Project Syndicate, H. Davies: Will London survive Brexit?
- Amidst growing uncertainty, there is an assumption that things will not remain the same in London after Brexit, and a price will have to be paid.
- Other countries have an incentive to correct the anomaly that the principal center for trading in euro-denominated instruments lays outside the Eurozone.
- Foreign firms tend to lean towards locations where they are treated in the same way as their domestic counterparts. They also want an independent court system that upholds property rights, as well as access to skilled staff.
- According to the latest Global Financial Centres Index, published by Z/Yen, London and New York are still ahead worldwide. The next European city on the list is Luxembourg, at number 18, whereas Frankfurt is the 23rd and Paris is the 29th.
- Whether London will retain its lead in Europe depends to a great extent on the availability of skilled staff, which may take a hit after Brexit.
Financial Times, L. Hornby: China’s steel battles with west set to intensify
- China’s steel industry accounted last year for half of global production.
- As China’s growth slows and infrastructure and property construction hit saturation point, more steel is set to flow into global markets.
- U.S. President Donald Trump announced that he would launch a “national security” investigation, which could lead into sweeping tariffs theoretically aimed at reducing imports of Chinese steel.
- However, “they [the U.S.] are actually more worried about competition in third countries. It’s not so much about the Chinese presence in the US market,” said Mei Xinyu, a strategist for the Chinese ministry of commerce.
- Chinese state-owned enterprises have moved up the value chain, further diminishing foreign steelmakers’ margins.
The Guardian, C. Barr: Inequality Index: where are the world’s most unequal countries?
- The World Bank’s Gini index has South Africa, Namibia and Haiti as the most unequal countries in the world, whereas Ukraine, Slovenia and Norway are considered the most equal.
- According to the Palma ratio, which measures income inequality a little bit differently, the top 3 countries are the same, whereas Botswana replaces Namibia in the bottom 3.

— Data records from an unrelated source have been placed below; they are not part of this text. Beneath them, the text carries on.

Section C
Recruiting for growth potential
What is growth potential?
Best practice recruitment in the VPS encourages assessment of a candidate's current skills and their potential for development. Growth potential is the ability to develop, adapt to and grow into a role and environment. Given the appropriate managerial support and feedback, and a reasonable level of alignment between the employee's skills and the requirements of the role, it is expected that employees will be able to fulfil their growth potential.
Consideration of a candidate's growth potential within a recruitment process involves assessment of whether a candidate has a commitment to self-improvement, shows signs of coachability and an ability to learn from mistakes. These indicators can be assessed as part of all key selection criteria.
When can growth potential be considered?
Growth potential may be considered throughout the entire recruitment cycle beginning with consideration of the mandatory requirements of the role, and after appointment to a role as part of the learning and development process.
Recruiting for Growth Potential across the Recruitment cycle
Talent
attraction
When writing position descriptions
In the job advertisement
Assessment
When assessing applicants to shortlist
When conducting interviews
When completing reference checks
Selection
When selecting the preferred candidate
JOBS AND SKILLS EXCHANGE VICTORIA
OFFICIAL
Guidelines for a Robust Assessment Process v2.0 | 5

- The World Happiness report takes a more comprehensive look at living standards. Happiness is measured in terms of GDP per capita, social support, healthy life expectancy and people’s perception of their freedom to make life choices, generosity, and perceptions of corruption.
- According to this latter measure, Nordic countries lead the way in terms of equality, while the Central African Republic, Burundi and Tanzania lag behind.
Al-Monitor, M. Dabrowski: Iran Polling: Will vote see a Rouhani-Ghalibaf rematch?
- According to a recent poll conducted by IranPoll, President Hassan Rouhani is viewed favourably by 62% of Iranians. As for the current mayor of Tehran, Mohammad Bagher Ghalibaf (who came in second in the last elections), 67% have a favourable opinion of him.
- Rouhani’s popularity seems to have retreated a bit since the nuclear deal was reached, but it was extremely high before. Most Iranians perceive Rouhani’s economic efforts as insufficient.
- Ghalibaf led Rouhani in most credible polls during the 2013 campaign. However, as Rouhani’s surprise win demonstrates, it’s not unusual to see big swings in the polls throughout Iran’s campaign season.
- Elections will be held on May 19. There is a preliminary list of 6 presidential hopefuls, and some polls seem to indicate there may be another Rouhani-Ghalibaf battle, but many of them are unreliable.